Ilustro mi punto con un ejemplo:
Hace unos días, falleció un amigo mío. Unos treinta años atrás tuvo su primer infarto. Nos encontrábamos visitándolo en su casa y, mientras conversábamos, se desplomó sobre el piso de la sala. Como pudimos, lo llevamos al hospital. Llegamos a tiempo. Desde entonces hasta ahora, sufrió varios infartos más. Siempre se llegó a tiempo a los hospitales. Buen hombre, incapaz de hacerle mal a nadie, ateo y autosuficiente, poco a poco fue aceptando nuestra palabra hasta que llegó a permitirnos orar en su mesa. Dios le prolongó la vida. En su caso, no fueron 15 sino más de 30 años. Tenía 84 cuando cerró los ojos para siempre.

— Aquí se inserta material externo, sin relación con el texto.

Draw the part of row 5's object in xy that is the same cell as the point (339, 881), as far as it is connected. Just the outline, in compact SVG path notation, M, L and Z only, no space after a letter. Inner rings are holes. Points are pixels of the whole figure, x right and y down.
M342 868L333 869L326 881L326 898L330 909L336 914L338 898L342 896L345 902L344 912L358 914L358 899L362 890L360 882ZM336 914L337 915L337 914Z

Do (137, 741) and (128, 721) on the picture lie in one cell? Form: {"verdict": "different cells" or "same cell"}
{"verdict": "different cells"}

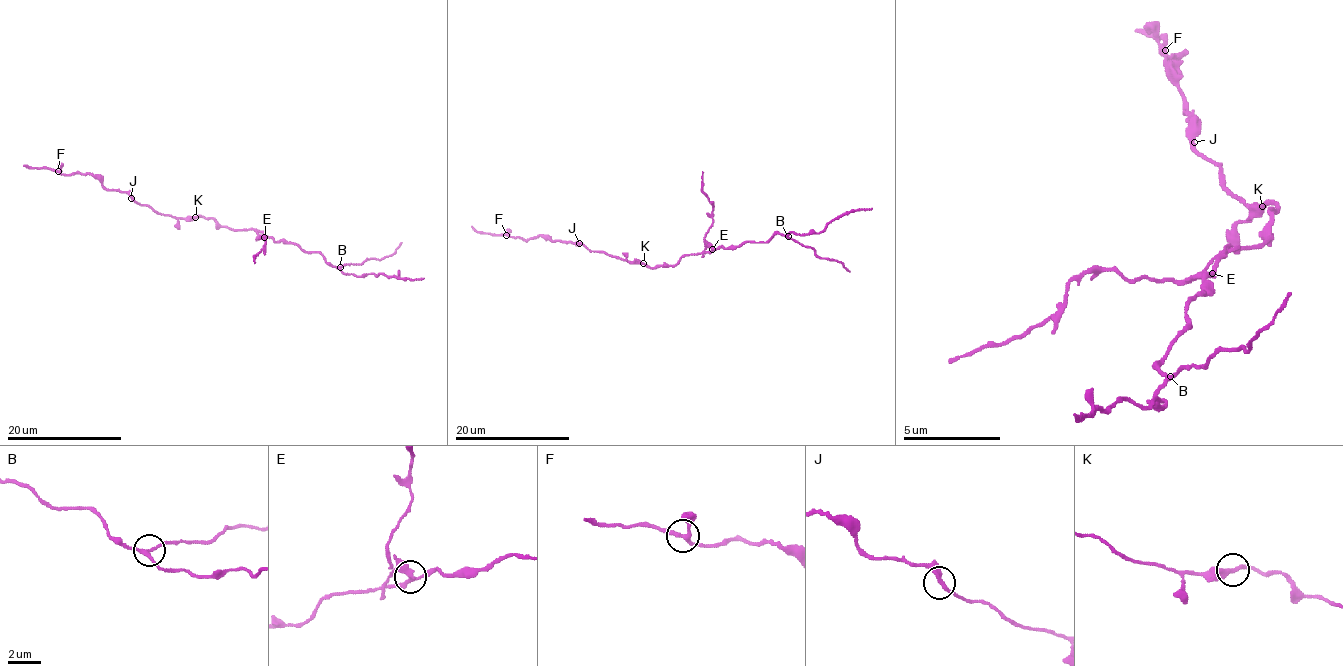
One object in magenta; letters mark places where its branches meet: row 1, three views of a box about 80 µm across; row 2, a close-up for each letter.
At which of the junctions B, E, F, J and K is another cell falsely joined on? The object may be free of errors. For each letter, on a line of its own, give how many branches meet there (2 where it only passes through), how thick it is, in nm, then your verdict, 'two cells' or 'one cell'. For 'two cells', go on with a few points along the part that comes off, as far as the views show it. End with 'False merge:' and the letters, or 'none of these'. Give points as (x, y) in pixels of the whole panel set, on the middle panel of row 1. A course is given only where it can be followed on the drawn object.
B: 3 | 170 nm | one cell
E: 5 | 280 nm | two cells | (712, 249), (705, 233), (712, 225), (713, 205), (702, 190), (703, 172)
F: 3 | 240 nm | one cell
J: 3 | 280 nm | one cell
K: 2 | 320 nm | one cell
False merge: E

La ley de la muerte no cambia; lo que es posible que cambie son los plazos, como ocurrió con Ezequías.
«Y de la manera que está establecido para los hombres que mueran una sola vez, y después de esto el juicio, así también Cristo fue ofrecido una sola vez para llevar los pecados de muchos; y aparecerá por segunda vez, sin relación con el pecado, para salvar a los que le esperan» (Hebreos 9.27-28).
Un último pensamiento, el consejo de Dios a Ezequías sigue teniendo vigencia en el día de hoy para usted y para mí: «Ordena tu casa, porque de cierto, morirás». Y, a lo mejor, no haya 15 años extra.
*En un mundo donde todo parece estar sujeto a las circunstancias y a las conveniencias, la incambiabilidad de Dios se yergue como la seguridad inalterable de que sus promesas y su palabra no cambiarán. «Porque yo Jehová no cambio; por esto, hijos de Jacob, no habéis sido consumidos» (Malaquías 13.6).
**Con esa frase nos enseñaron en el colegio la declaración de Lavoisier y es la frase que se nos quedó grabada. Hoy, revisando nuevamente aquella declaración, nos encontramos con que la frase difiere de la original, pues el sabio parece haber dicho: «La materia no se crea ni se destruye, solo se transforma».